TASK STATEMENT – Reproduce the lines from the line containing "San Pedro Nopala, Oaxaca, Mexico" to the line containing "Palma Sola, Santa", replacing "rotated" with "turned" and leaving everything else unchanged. Omit the pictures from your answer.

INFORMATION SUPPLIED –

▶

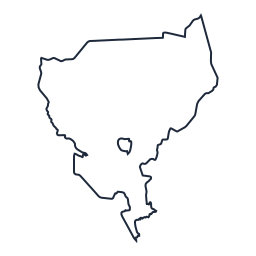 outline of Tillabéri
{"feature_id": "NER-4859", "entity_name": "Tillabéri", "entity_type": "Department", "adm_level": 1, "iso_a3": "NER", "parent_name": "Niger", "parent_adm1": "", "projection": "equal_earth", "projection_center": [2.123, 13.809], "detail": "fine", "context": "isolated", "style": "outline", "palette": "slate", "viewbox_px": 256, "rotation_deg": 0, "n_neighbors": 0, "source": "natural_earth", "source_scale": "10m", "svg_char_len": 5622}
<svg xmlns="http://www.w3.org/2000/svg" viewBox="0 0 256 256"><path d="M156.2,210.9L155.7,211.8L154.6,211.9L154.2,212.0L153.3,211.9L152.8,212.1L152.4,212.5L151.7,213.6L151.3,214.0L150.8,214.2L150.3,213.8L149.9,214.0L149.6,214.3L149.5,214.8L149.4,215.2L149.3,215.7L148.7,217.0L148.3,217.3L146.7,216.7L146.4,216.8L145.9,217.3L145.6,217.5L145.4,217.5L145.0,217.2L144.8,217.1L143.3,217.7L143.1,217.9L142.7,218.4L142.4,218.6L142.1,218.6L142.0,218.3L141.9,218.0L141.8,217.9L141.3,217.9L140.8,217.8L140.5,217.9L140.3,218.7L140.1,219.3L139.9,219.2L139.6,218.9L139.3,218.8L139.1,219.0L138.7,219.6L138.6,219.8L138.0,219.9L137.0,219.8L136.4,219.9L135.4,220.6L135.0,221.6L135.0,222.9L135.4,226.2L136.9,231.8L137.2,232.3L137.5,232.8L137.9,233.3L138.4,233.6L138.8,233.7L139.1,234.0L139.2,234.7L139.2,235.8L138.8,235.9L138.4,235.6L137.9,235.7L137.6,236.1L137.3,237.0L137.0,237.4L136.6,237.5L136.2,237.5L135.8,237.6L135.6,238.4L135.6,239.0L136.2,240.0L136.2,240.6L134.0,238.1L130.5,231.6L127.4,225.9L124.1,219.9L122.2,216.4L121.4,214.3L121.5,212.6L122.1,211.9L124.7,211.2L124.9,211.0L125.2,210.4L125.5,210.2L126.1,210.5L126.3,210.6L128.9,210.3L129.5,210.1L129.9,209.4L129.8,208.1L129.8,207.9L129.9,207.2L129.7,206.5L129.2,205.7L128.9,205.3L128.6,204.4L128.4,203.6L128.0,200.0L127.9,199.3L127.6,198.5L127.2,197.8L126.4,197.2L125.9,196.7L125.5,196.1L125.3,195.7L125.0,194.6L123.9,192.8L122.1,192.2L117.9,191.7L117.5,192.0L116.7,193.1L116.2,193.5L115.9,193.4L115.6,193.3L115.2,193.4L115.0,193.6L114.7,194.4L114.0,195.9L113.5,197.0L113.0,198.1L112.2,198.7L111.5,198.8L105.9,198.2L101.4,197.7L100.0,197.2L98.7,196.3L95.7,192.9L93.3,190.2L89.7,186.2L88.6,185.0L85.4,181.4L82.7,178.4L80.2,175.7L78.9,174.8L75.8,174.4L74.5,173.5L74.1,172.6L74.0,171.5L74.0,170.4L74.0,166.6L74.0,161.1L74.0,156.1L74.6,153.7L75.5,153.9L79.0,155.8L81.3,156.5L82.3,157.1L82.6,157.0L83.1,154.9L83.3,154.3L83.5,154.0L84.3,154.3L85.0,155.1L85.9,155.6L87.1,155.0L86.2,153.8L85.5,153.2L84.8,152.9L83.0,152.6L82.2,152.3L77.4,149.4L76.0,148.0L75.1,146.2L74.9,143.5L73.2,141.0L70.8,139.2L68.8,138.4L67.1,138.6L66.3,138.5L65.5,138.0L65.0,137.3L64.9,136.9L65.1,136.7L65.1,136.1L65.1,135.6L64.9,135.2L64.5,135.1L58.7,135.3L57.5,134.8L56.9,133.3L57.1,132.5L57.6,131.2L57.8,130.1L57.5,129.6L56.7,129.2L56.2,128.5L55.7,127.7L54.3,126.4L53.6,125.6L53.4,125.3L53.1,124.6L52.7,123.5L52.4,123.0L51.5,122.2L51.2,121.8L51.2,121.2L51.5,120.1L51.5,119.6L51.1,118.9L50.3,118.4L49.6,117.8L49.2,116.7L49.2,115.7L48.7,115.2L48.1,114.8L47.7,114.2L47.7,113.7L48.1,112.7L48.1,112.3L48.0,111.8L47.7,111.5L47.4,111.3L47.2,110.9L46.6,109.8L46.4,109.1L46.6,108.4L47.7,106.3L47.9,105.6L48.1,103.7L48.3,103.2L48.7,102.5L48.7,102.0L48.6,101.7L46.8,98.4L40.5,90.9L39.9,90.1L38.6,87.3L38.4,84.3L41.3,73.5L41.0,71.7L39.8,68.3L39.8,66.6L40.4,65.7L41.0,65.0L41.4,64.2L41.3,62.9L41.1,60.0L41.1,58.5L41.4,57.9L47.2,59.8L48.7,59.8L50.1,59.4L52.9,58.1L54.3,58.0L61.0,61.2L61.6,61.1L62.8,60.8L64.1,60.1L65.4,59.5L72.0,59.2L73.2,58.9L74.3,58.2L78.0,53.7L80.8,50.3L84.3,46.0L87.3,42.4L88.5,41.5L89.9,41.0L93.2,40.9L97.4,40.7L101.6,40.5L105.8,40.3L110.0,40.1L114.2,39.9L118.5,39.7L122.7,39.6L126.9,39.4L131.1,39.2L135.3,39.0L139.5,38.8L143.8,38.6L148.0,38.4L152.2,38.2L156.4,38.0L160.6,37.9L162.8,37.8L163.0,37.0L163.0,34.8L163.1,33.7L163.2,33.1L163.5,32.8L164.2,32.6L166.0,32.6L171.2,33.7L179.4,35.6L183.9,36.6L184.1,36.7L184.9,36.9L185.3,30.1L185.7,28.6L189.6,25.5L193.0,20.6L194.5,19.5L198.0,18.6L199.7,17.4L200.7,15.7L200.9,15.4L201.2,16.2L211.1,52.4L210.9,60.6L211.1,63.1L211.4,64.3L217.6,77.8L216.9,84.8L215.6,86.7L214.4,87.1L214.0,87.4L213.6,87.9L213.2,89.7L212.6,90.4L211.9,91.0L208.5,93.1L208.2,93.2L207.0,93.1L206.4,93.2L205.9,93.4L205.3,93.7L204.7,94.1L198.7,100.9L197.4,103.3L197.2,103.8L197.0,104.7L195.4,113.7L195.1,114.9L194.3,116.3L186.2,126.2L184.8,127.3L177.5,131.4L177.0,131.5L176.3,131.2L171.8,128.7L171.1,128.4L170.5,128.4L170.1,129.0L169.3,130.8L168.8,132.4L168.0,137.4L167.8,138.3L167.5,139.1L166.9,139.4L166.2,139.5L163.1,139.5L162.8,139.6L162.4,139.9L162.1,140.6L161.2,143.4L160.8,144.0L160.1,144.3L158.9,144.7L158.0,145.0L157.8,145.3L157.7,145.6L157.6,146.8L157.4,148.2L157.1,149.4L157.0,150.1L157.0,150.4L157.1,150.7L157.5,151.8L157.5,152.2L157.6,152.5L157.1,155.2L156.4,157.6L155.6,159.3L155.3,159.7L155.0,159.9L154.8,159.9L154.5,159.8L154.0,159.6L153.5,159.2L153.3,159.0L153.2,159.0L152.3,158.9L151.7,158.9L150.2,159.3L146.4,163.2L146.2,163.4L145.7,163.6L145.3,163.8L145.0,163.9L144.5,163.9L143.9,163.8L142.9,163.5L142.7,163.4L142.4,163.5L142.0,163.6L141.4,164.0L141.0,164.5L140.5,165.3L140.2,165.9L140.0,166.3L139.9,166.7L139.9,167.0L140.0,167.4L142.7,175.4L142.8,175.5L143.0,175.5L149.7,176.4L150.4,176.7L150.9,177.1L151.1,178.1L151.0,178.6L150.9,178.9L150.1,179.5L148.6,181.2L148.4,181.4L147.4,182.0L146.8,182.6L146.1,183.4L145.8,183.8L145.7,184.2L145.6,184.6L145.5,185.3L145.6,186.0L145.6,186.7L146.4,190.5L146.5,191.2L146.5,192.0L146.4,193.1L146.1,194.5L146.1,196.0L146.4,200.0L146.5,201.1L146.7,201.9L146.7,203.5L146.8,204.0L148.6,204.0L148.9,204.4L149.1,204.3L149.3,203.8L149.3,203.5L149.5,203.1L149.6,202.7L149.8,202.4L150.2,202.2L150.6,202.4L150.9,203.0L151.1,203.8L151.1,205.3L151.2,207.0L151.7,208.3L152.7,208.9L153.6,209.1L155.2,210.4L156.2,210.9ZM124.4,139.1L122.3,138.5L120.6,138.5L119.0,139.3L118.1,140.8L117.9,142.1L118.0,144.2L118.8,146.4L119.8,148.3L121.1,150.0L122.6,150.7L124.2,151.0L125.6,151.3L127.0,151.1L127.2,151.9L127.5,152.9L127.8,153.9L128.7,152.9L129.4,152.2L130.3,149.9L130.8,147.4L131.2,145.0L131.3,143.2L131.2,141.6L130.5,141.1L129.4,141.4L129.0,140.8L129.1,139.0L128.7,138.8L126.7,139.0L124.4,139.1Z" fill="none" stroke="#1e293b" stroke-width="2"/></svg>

◀
▶

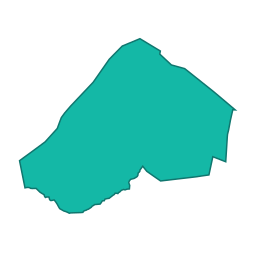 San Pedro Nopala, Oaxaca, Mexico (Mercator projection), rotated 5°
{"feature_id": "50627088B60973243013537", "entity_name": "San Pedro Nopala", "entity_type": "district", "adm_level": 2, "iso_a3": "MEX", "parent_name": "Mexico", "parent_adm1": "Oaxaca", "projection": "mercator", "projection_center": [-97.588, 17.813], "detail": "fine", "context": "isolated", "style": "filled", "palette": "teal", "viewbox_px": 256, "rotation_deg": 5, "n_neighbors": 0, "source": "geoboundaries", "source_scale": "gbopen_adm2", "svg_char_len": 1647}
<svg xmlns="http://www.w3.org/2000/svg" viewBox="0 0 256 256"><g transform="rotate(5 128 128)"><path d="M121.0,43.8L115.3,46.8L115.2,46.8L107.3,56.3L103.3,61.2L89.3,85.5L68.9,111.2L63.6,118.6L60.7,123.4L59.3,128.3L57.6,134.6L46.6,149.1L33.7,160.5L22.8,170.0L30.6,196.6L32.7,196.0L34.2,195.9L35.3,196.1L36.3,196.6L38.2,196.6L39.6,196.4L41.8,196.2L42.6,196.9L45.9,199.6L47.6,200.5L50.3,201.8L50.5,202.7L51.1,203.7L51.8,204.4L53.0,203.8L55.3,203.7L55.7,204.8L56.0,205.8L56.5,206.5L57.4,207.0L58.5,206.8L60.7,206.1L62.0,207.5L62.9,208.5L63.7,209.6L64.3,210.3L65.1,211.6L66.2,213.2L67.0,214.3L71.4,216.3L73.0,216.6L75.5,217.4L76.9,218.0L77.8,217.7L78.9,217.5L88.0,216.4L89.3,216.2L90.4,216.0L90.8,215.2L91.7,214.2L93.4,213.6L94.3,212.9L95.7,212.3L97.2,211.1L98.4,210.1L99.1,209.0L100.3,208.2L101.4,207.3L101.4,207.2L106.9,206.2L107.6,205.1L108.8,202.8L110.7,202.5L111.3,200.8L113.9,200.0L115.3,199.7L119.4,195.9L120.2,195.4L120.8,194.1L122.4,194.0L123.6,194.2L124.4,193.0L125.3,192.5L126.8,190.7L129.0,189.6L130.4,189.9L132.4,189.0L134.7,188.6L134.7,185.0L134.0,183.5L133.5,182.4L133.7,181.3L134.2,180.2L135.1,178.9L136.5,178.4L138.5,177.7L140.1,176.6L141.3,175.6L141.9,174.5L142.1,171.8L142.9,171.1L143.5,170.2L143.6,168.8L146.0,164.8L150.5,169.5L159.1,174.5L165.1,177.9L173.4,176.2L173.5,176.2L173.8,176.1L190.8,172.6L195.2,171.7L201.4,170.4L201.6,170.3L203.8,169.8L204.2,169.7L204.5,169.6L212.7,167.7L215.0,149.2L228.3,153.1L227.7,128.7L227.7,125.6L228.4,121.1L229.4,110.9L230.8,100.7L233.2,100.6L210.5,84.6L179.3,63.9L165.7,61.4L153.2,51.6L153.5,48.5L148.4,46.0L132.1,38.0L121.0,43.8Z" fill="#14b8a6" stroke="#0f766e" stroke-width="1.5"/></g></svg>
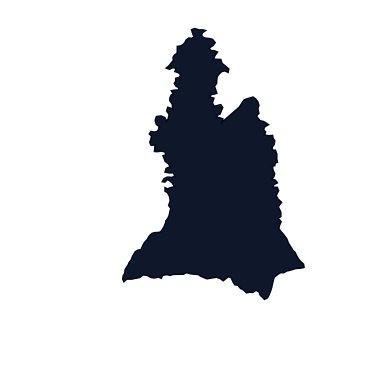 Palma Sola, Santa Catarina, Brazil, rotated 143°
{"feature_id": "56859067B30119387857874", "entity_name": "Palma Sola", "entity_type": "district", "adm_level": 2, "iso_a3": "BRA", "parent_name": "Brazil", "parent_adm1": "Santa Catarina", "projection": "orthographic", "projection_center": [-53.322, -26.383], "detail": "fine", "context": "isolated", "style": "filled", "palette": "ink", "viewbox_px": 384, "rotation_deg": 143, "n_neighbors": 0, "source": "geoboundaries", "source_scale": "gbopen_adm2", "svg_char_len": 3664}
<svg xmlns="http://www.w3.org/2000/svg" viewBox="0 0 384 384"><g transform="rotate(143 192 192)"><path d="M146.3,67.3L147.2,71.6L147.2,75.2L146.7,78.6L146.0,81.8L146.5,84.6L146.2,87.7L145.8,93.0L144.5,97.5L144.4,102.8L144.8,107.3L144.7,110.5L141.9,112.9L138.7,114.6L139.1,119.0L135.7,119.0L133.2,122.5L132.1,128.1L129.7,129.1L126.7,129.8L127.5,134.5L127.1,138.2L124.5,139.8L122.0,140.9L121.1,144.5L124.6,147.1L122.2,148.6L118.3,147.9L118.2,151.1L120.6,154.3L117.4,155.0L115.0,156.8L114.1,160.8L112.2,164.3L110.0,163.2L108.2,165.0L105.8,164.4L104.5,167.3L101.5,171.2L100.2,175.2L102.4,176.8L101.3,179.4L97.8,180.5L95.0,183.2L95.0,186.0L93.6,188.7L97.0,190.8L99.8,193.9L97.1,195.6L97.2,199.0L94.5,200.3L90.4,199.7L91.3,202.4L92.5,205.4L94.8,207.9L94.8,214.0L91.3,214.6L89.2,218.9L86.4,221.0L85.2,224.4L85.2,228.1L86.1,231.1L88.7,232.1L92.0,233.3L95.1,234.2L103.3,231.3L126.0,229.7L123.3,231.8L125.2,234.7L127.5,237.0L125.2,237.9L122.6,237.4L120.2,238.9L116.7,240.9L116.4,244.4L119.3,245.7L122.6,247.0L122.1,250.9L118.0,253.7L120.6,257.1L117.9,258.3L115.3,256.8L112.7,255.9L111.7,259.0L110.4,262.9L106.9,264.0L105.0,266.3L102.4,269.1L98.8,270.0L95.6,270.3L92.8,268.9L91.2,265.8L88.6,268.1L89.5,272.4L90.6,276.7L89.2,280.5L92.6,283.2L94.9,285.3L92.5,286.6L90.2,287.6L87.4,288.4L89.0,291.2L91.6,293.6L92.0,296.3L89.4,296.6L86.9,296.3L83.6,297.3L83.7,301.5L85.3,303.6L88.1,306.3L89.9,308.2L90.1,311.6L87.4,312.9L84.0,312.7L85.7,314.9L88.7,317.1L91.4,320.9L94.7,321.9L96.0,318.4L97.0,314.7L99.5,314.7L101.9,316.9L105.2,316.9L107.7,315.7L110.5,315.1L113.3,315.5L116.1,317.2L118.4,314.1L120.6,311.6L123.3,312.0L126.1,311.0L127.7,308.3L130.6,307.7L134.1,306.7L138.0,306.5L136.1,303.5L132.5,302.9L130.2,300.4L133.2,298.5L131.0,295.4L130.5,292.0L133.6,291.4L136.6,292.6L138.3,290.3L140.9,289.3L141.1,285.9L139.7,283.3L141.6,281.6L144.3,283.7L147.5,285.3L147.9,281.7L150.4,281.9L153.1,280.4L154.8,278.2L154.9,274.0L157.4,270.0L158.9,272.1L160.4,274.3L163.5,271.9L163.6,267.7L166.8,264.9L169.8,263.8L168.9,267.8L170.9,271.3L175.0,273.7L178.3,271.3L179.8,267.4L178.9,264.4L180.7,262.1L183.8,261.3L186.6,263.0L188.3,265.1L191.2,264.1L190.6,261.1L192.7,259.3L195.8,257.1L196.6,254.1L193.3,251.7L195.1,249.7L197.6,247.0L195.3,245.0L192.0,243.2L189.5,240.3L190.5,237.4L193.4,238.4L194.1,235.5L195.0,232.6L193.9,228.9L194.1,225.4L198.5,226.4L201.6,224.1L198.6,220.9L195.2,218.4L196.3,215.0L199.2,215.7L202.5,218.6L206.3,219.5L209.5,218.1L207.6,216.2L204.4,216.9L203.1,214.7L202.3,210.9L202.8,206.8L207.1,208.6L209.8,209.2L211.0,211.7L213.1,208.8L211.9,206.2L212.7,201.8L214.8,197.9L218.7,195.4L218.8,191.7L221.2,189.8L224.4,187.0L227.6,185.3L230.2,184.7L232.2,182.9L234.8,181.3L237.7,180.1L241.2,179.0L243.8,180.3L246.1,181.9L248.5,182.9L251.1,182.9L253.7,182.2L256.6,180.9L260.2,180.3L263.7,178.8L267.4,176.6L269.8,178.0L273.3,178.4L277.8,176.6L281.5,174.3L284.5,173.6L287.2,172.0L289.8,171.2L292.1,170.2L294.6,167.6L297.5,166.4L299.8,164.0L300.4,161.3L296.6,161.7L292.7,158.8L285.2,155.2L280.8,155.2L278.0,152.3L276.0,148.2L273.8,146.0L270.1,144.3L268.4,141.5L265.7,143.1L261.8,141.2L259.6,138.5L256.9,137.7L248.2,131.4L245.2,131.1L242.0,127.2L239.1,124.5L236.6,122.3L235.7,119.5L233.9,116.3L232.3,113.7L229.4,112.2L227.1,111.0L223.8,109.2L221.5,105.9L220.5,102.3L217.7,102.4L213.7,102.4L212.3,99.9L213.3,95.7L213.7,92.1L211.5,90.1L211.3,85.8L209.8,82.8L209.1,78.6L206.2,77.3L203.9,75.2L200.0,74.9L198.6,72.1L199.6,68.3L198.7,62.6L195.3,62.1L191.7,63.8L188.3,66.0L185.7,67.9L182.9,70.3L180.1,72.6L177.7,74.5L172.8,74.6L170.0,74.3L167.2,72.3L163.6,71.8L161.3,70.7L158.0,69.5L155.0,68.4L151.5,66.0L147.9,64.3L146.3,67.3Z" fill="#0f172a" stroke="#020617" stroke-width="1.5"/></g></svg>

◀

WRITTEN ANSWER –
 San Pedro Nopala, Oaxaca, Mexico (Mercator projection), turned 5°
{"feature_id": "50627088B60973243013537", "entity_name": "San Pedro Nopala", "entity_type": "district", "adm_level": 2, "iso_a3": "MEX", "parent_name": "Mexico", "parent_adm1": "Oaxaca", "projection": "mercator", "projection_center": [-97.588, 17.813], "detail": "fine", "context": "isolated", "style": "filled", "palette": "teal", "viewbox_px": 256, "rotation_deg": 5, "n_neighbors": 0, "source": "geoboundaries", "source_scale": "gbopen_adm2", "svg_char_len": 1647}
<svg xmlns="http://www.w3.org/2000/svg" viewBox="0 0 256 256"><g transform="rotate(5 128 128)"><path d="M121.0,43.8L115.3,46.8L115.2,46.8L107.3,56.3L103.3,61.2L89.3,85.5L68.9,111.2L63.6,118.6L60.7,123.4L59.3,128.3L57.6,134.6L46.6,149.1L33.7,160.5L22.8,170.0L30.6,196.6L32.7,196.0L34.2,195.9L35.3,196.1L36.3,196.6L38.2,196.6L39.6,196.4L41.8,196.2L42.6,196.9L45.9,199.6L47.6,200.5L50.3,201.8L50.5,202.7L51.1,203.7L51.8,204.4L53.0,203.8L55.3,203.7L55.7,204.8L56.0,205.8L56.5,206.5L57.4,207.0L58.5,206.8L60.7,206.1L62.0,207.5L62.9,208.5L63.7,209.6L64.3,210.3L65.1,211.6L66.2,213.2L67.0,214.3L71.4,216.3L73.0,216.6L75.5,217.4L76.9,218.0L77.8,217.7L78.9,217.5L88.0,216.4L89.3,216.2L90.4,216.0L90.8,215.2L91.7,214.2L93.4,213.6L94.3,212.9L95.7,212.3L97.2,211.1L98.4,210.1L99.1,209.0L100.3,208.2L101.4,207.3L101.4,207.2L106.9,206.2L107.6,205.1L108.8,202.8L110.7,202.5L111.3,200.8L113.9,200.0L115.3,199.7L119.4,195.9L120.2,195.4L120.8,194.1L122.4,194.0L123.6,194.2L124.4,193.0L125.3,192.5L126.8,190.7L129.0,189.6L130.4,189.9L132.4,189.0L134.7,188.6L134.7,185.0L134.0,183.5L133.5,182.4L133.7,181.3L134.2,180.2L135.1,178.9L136.5,178.4L138.5,177.7L140.1,176.6L141.3,175.6L141.9,174.5L142.1,171.8L142.9,171.1L143.5,170.2L143.6,168.8L146.0,164.8L150.5,169.5L159.1,174.5L165.1,177.9L173.4,176.2L173.5,176.2L173.8,176.1L190.8,172.6L195.2,171.7L201.4,170.4L201.6,170.3L203.8,169.8L204.2,169.7L204.5,169.6L212.7,167.7L215.0,149.2L228.3,153.1L227.7,128.7L227.7,125.6L228.4,121.1L229.4,110.9L230.8,100.7L233.2,100.6L210.5,84.6L179.3,63.9L165.7,61.4L153.2,51.6L153.5,48.5L148.4,46.0L132.1,38.0L121.0,43.8Z" fill="#14b8a6" stroke="#0f766e" stroke-width="1.5"/></g></svg>
 Palma Sola, Santa Catarina, Brazil, turned 143°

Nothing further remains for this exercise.